AUFGABE 1
Erkläre anhand des Textes über Einsamkeit, warum die befragte Mutter von drei Kindern ihr Alleinsein nicht als Einsamkeit empfindet.
AUFGABE 2
Ermittle, wie viele Zeilen der Auflistung die Zeichenfolge "Karimunjawa" enthalten, und nenne nur diese Zahl. Groß- und Kleinschreibung wird dabei beachtet.

UNTERSUCHTER TEXT
· · · ·

Hast Du denn das Gefühl, das Thema Einsamkeit wird in unserer Gesellschaft überhaupt besprochen?
Sehr grob. Es müsste zumindest mehr sein, gerade auch vielleicht viel im Alter. Die Leute fühlen sich einsam und das wird halt immer so ein bisschen unter den Tisch gekehrt und es wird zwar darüber geredet, aber viel gemacht wird auf jeden Fall nicht, muss ich sagen.
Es kommt plötzlich, der Schreck. Das Gefühl macht sich in der Brust breit. Einsamkeit! Ich habe Angst vor ihr, ich will sie nicht sehen. Sie tut so schrecklich weh.
Würden Sie sagen, es gibt einen Unterschied zwischen alleine sein und einsam sein?
Ja, auf jeden Fall. Gerade als Mutter von drei Kindern bin ich auch ganz gerne mal alleine und empfinde das dann aber nicht als Einsamkeit, sondern einfach als schöne Zeit mit mir selbst, um mich selbst zu spüren, meine Bedürfnisse und meine Gedanken einfach auch mal zu hören. Und Einsamkeit ist ja irgendwie, glaube ich schon, was Unfreiwilliges, was auch so einen gewissen Leidensdruck oder Belastung mit sich bringt.

· · · ·

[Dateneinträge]
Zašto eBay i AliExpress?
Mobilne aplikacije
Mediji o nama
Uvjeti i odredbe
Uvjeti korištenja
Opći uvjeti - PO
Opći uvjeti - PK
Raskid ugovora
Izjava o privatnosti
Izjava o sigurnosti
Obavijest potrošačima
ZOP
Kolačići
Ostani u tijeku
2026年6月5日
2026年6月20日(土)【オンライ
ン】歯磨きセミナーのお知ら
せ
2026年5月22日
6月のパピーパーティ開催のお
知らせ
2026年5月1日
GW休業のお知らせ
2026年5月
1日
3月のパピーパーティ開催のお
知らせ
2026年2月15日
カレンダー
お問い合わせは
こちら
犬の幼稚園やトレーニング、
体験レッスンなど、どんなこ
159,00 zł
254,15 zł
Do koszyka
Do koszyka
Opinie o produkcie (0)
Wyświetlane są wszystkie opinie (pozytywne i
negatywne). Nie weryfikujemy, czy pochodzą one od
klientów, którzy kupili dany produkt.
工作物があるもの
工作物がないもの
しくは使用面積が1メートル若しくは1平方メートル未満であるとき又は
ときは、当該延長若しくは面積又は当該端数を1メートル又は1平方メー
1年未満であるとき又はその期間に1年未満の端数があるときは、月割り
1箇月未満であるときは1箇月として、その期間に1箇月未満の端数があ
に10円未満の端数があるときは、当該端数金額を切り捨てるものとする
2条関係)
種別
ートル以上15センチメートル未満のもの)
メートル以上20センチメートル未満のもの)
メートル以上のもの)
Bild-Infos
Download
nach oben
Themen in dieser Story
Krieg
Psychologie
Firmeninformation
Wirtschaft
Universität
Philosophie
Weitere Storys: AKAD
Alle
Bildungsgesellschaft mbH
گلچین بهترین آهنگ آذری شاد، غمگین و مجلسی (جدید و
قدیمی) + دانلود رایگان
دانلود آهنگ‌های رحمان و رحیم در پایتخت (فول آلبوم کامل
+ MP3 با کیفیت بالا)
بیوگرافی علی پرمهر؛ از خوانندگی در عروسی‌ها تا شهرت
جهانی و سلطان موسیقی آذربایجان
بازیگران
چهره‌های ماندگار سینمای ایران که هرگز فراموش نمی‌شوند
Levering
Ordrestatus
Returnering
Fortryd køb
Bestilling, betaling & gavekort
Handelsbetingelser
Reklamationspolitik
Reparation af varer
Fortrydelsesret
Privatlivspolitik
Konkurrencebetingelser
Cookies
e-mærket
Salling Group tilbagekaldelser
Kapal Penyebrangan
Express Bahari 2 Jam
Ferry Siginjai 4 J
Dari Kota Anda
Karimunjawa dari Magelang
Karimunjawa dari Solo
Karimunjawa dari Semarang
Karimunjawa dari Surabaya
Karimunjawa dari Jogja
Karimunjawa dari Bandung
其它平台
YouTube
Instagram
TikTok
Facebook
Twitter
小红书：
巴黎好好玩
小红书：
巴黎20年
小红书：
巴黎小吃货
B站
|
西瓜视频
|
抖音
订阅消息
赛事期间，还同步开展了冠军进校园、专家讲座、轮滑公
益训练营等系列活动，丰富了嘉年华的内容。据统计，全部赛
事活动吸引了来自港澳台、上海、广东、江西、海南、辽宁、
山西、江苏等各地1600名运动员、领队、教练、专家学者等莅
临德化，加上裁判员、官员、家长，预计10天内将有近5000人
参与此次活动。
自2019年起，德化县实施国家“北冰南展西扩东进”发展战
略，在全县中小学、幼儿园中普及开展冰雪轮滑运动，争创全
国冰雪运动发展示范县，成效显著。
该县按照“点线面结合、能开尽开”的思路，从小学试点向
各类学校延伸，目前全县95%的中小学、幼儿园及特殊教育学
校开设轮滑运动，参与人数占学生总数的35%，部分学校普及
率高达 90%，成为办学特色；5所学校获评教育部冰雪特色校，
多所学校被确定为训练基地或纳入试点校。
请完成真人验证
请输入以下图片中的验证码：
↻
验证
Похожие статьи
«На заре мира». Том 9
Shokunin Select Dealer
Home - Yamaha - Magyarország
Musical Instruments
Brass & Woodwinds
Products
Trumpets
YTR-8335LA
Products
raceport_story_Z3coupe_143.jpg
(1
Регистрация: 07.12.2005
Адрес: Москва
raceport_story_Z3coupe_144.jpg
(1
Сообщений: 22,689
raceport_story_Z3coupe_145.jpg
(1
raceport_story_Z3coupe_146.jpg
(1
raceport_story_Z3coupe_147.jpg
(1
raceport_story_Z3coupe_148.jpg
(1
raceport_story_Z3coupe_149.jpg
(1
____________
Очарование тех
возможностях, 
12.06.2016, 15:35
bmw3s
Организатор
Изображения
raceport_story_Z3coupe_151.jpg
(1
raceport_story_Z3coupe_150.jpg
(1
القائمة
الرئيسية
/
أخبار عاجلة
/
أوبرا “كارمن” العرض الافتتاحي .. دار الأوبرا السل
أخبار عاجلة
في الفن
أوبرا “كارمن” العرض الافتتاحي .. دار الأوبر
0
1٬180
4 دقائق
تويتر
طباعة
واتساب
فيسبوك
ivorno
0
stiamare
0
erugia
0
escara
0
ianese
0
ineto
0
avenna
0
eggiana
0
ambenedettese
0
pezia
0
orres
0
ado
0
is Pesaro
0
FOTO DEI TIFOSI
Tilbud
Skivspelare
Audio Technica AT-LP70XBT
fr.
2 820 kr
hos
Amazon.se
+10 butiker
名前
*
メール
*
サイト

· · · ·

LÖSUNG 1
Sie erlebt das Alleinsein als schöne Zeit mit sich selbst, in der sie sich selbst spürt und ihre Bedürfnisse und Gedanken hört. Einsamkeit ist für sie dagegen etwas Unfreiwilliges, das einen gewissen Leidensdruck oder eine Belastung mit sich bringt.

LÖSUNG 2
6